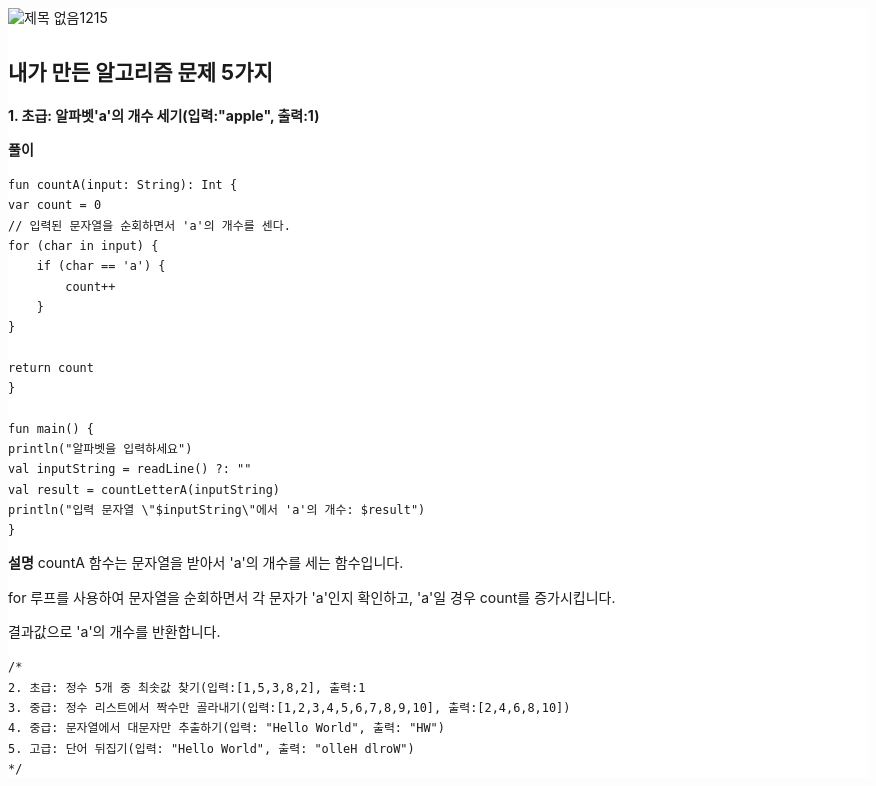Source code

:     
![제목 없음1215](https://github.com/hyunparrot/hyunparrot.github.io/assets/148528251/5293467a-a128-47b3-aa2a-9ce748a9ba8b)

    
## 내가 만든 알고리즘 문제 5가지

**1. 초급: 알파벳'a'의 개수 세기(입력:"apple", 출력:1)**

**풀이**

    fun countA(input: String): Int {
    var count = 0
    // 입력된 문자열을 순회하면서 'a'의 개수를 센다.
    for (char in input) {
        if (char == 'a') {
            count++
        }
    }

    return count
    }

    fun main() {
    println("알파벳을 입력하세요")
    val inputString = readLine() ?: ""
    val result = countLetterA(inputString)
    println("입력 문자열 \"$inputString\"에서 'a'의 개수: $result")
    }

**설명**
countA 함수는 문자열을 받아서 'a'의 개수를 세는 함수입니다.

for 루프를 사용하여 문자열을 순회하면서 각 문자가 'a'인지 확인하고, 'a'일 경우 count를 증가시킵니다.

결과값으로 'a'의 개수를 반환합니다.

    /*
    2. 초급: 정수 5개 중 최솟값 찾기(입력:[1,5,3,8,2], 출력:1
    3. 중급: 정수 리스트에서 짝수만 골라내기(입력:[1,2,3,4,5,6,7,8,9,10], 출력:[2,4,6,8,10])
    4. 중급: 문자열에서 대문자만 추출하기(입력: "Hello World", 출력: "HW")
    5. 고급: 단어 뒤집기(입력: "Hello World", 출력: "olleH dlroW")
    */
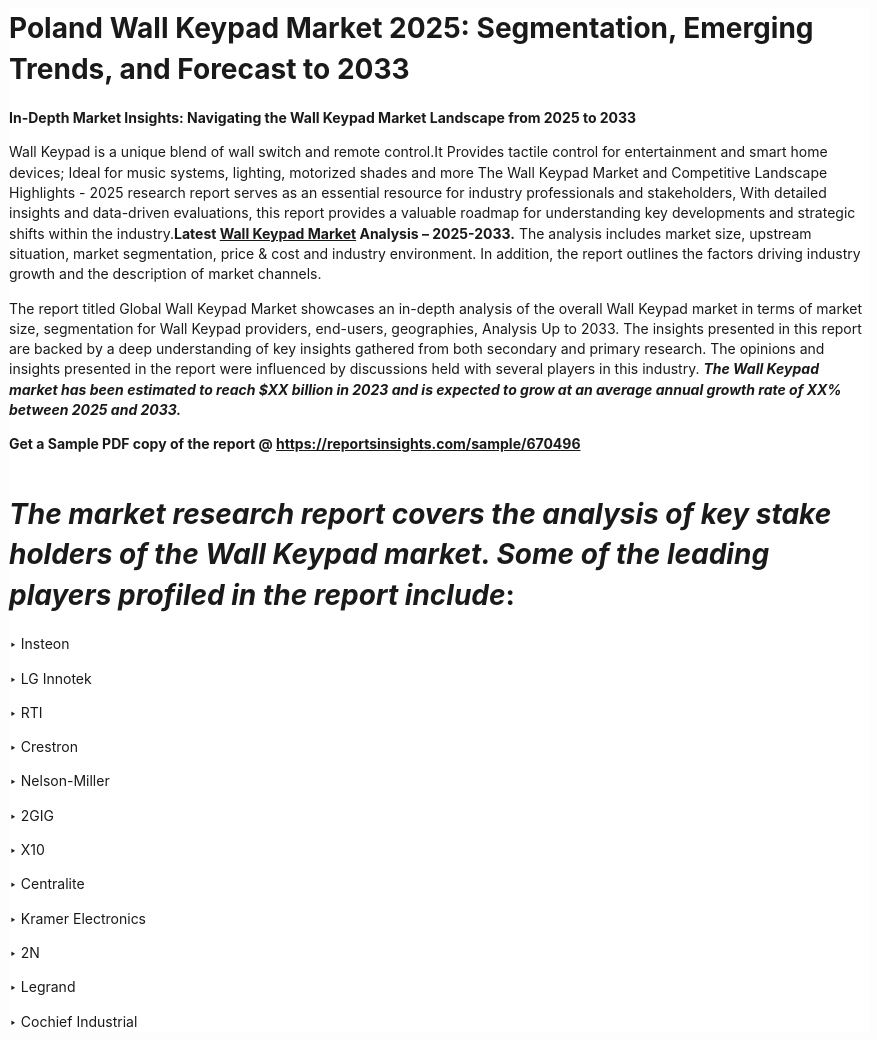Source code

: # Poland Wall Keypad Market 2025: Segmentation, Emerging Trends, and Forecast to 2033

<strong>In-Depth Market Insights: Navigating the Wall Keypad Market Landscape from 2025 to 2033</strong></p>

Wall Keypad is a unique blend of wall switch and remote control.It Provides tactile control for entertainment and smart home devices; Ideal for music systems, lighting, motorized shades and more The Wall Keypad Market and Competitive Landscape Highlights - 2025 research report serves as an essential resource for industry professionals and stakeholders, With detailed insights and data-driven evaluations, this report provides a valuable roadmap for understanding key developments and strategic shifts within the industry.<strong>Latest <a href=https://www.reportsinsights.com/sample/670496>Wall Keypad Market</a> Analysis – 2025-2033.</strong>  The analysis includes market size, upstream situation, market segmentation, price & cost and industry environment. In addition, the report outlines the factors driving industry growth and the description of market channels.

The report titled Global Wall Keypad Market showcases an in-depth analysis of the overall Wall Keypad market in terms of market size, segmentation for Wall Keypad providers, end-users, geographies, Analysis Up to 2033. The insights presented in this report are backed by a deep understanding of key insights gathered from both secondary and primary research. The opinions and insights presented in the report were influenced by discussions held with several players in this industry. <strong><em>The Wall Keypad market has been estimated to reach $XX billion in 2023 and is expected to grow at an average annual growth rate of XX% between 2025 and 2033.</em></strong>

<strong>Get a Sample PDF copy of the report @ <a href=https://reportsinsights.com/sample/670496>https://reportsinsights.com/sample/670496</a></strong>

# <strong><em>The market research report covers the analysis of key stake holders of the Wall Keypad market. Some of the leading players profiled in the report include</em></strong>: 

‣ Insteon

‣ LG Innotek

‣ RTI

‣ Crestron

‣ Nelson-Miller

‣ 2GIG

‣ X10

‣ Centralite

‣ Kramer Electronics

‣ 2N

‣ Legrand

‣ Cochief Industrial
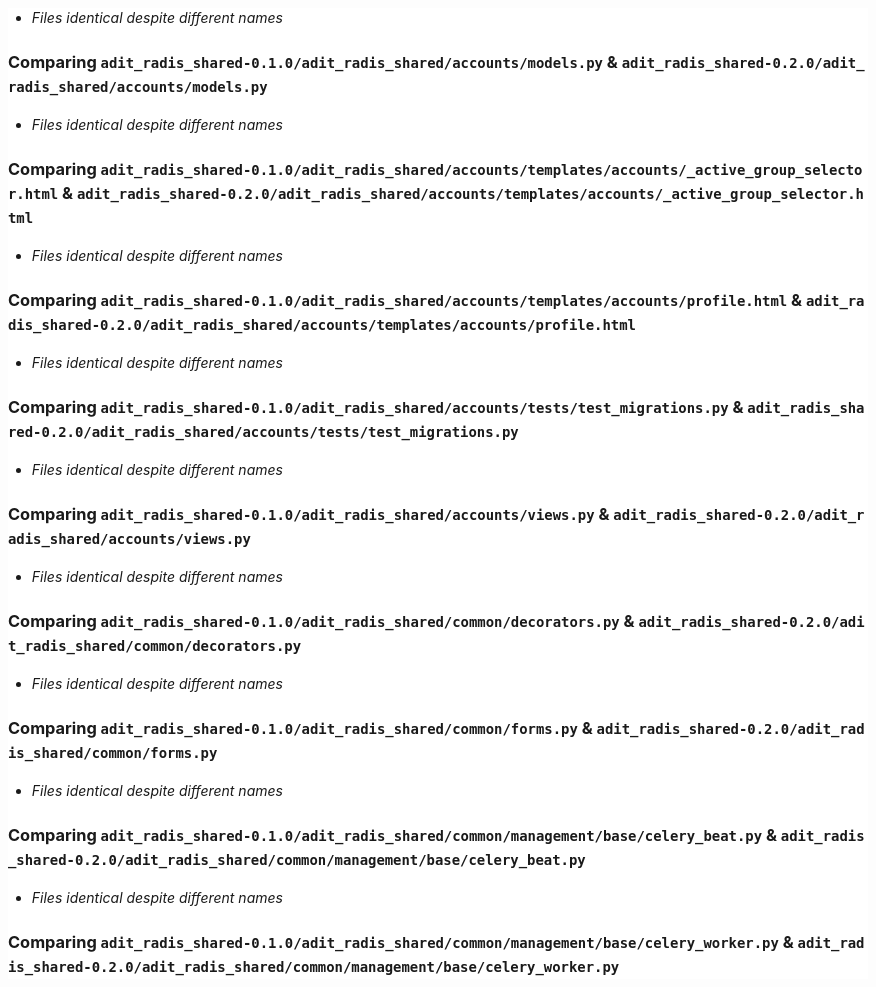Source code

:  * *Files identical despite different names*

### Comparing `adit_radis_shared-0.1.0/adit_radis_shared/accounts/models.py` & `adit_radis_shared-0.2.0/adit_radis_shared/accounts/models.py`

 * *Files identical despite different names*

### Comparing `adit_radis_shared-0.1.0/adit_radis_shared/accounts/templates/accounts/_active_group_selector.html` & `adit_radis_shared-0.2.0/adit_radis_shared/accounts/templates/accounts/_active_group_selector.html`

 * *Files identical despite different names*

### Comparing `adit_radis_shared-0.1.0/adit_radis_shared/accounts/templates/accounts/profile.html` & `adit_radis_shared-0.2.0/adit_radis_shared/accounts/templates/accounts/profile.html`

 * *Files identical despite different names*

### Comparing `adit_radis_shared-0.1.0/adit_radis_shared/accounts/tests/test_migrations.py` & `adit_radis_shared-0.2.0/adit_radis_shared/accounts/tests/test_migrations.py`

 * *Files identical despite different names*

### Comparing `adit_radis_shared-0.1.0/adit_radis_shared/accounts/views.py` & `adit_radis_shared-0.2.0/adit_radis_shared/accounts/views.py`

 * *Files identical despite different names*

### Comparing `adit_radis_shared-0.1.0/adit_radis_shared/common/decorators.py` & `adit_radis_shared-0.2.0/adit_radis_shared/common/decorators.py`

 * *Files identical despite different names*

### Comparing `adit_radis_shared-0.1.0/adit_radis_shared/common/forms.py` & `adit_radis_shared-0.2.0/adit_radis_shared/common/forms.py`

 * *Files identical despite different names*

### Comparing `adit_radis_shared-0.1.0/adit_radis_shared/common/management/base/celery_beat.py` & `adit_radis_shared-0.2.0/adit_radis_shared/common/management/base/celery_beat.py`

 * *Files identical despite different names*

### Comparing `adit_radis_shared-0.1.0/adit_radis_shared/common/management/base/celery_worker.py` & `adit_radis_shared-0.2.0/adit_radis_shared/common/management/base/celery_worker.py`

────

- Problem to work on
For this exercise, copy each line from the listing above that has the word "순회하면서".

- Reply to the task
    // 입력된 문자열을 순회하면서 'a'의 개수를 센다.
for 루프를 사용하여 문자열을 순회하면서 각 문자가 'a'인지 확인하고, 'a'일 경우 count를 증가시킵니다.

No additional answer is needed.